The author has much experience in operating Offshore Patrol Vessels (OPVs); the current, categorised as ‘Rivers’, are well found ships with at least 10 years of effective operational life ahead of them. However, suggestions that the new ‘Rivers’ will be available to bolster UK coastal security does not stand up to closer examination. Post Brexit, the UK will have its own Economic Exclusion Zone (EEZ) and fisheries waters to patrol, which will occupy three of the new ‘Rivers’ vessels. However, overseas commitments, such as Atlantic Patrol North and the Falklands are likely to absorb the other two. Of little use are the P2000 class patrol boats used by RN University Units, which are totally unsuited to working most of the United Kingdom’s coastal waters in other than benign sea conditions.


Whilst the RN and other armed services will have a role to play in MACA support for coastal security – on land, in the air and at sea – this should be secondary to the formation and resourcing of a specialist and properly resourced Coast Guard Service. The RN is currently not funded, resourced, manned or, in an arguable legal sense, authorised, for the task. Indeed, under separation of powers, RN ship commanders in home waters have traditionally not been able to act with constabulary powers without the presence of a warranted civil authority – Police, Fisheries Protection Officer, Custom and Excise etc.

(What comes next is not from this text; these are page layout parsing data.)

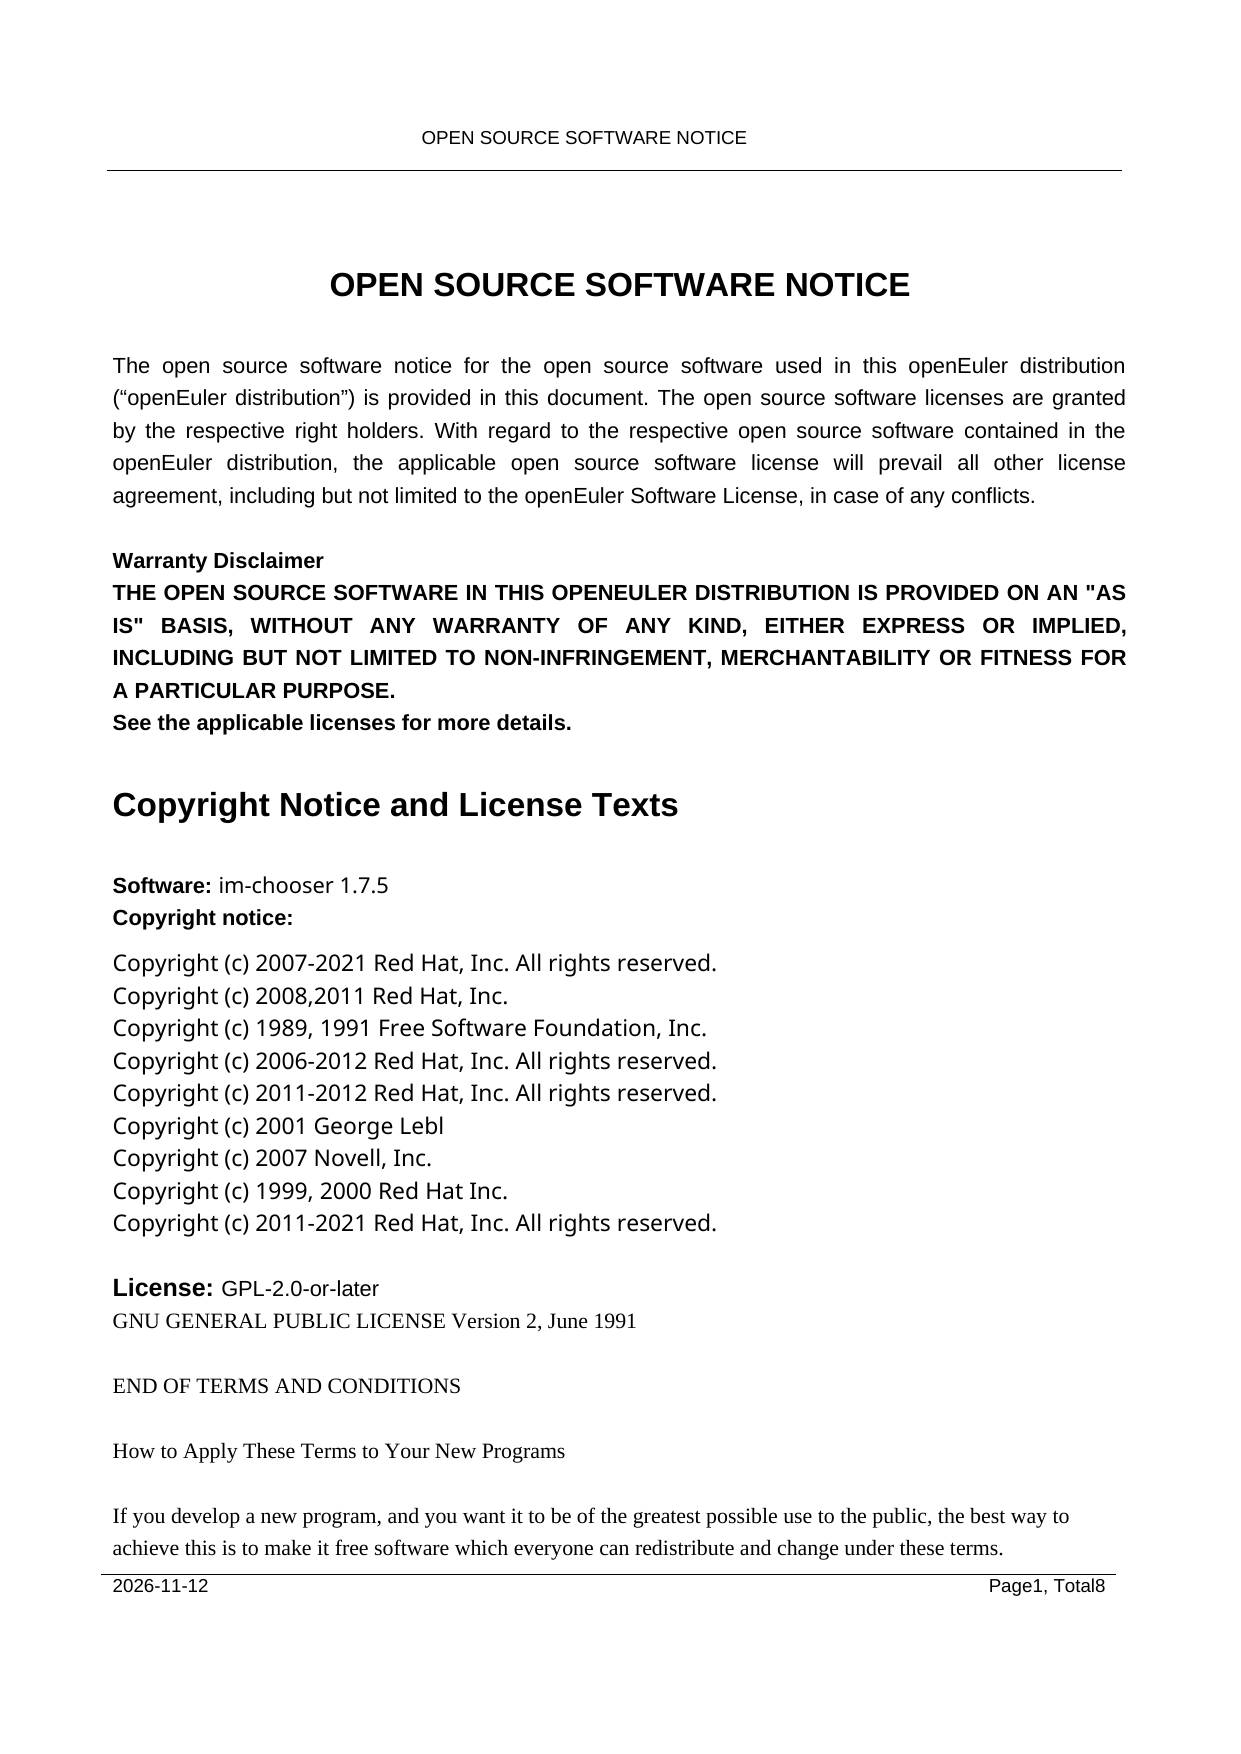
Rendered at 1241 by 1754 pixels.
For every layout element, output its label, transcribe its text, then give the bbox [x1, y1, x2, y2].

text The open source software notice for the open source software used in this openEuler distribution (“openEuler distribution”) is provided in this document. The open source software licenses are granted by the respective right holders. With regard to the respective open source software contained in the openEuler distribution, the applicable open source software license will prevail all other license agreement, including but not limited to the openEuler Software License, in case of any conflicts. [112, 349, 1128, 511]
text OPEN SOURCE SOFTWARE NOTICE [112, 251, 1128, 316]
text Warranty Disclaimer [112, 544, 1128, 576]
text THE OPEN SOURCE SOFTWARE IN THIS OPENEULER DISTRIBUTION IS PROVIDED ON AN "AS IS" BASIS, WITHOUT ANY WARRANTY OF ANY KIND, EITHER EXPRESS OR IMPLIED, INCLUDING BUT NOT LIMITED TO NON-INFRINGEMENT, MERCHANTABILITY OR FITNESS FOR A PARTICULAR PURPOSE. See the applicable licenses for more details. [112, 576, 1128, 739]
text Copyright Notice and License Texts [112, 771, 1128, 836]
text Copyright (c) 2007-2021 Red Hat, Inc. All rights reserved. Copyright (c) 2008,2011 Red Hat, Inc. Copyright (c) 1989, 1991 Free Software Foundation, Inc. Copyright (c) 2006-2012 Red Hat, Inc. All rights reserved. Copyright (c) 2011-2012 Red Hat, Inc. All rights reserved. Copyright (c) 2001 George Lebl Copyright (c) 2007 Novell, Inc. Copyright (c) 1999, 2000 Red Hat Inc. Copyright (c) 2011-2021 Red Hat, Inc. All rights reserved. [112, 947, 1128, 1272]
text License: GPL-2.0-or-later [112, 1272, 1128, 1304]
title Software: im-chooser 1.7.5 [112, 869, 1128, 901]
text Copyright notice: [112, 901, 1128, 934]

So, to be viable the new Coast Guard Service must be empowered through national legislation that ensures jurisdiction and the authority to act with, or independently of, other agencies. Moreover, if it is still the intention of HMG to decommission the RN’s current four ‘Rivers’ class boats, these should be transferred to HMGC, or Border Agency in the first instance, until suitable legislation to create the new HM Coast Guard Service has passed through parliament.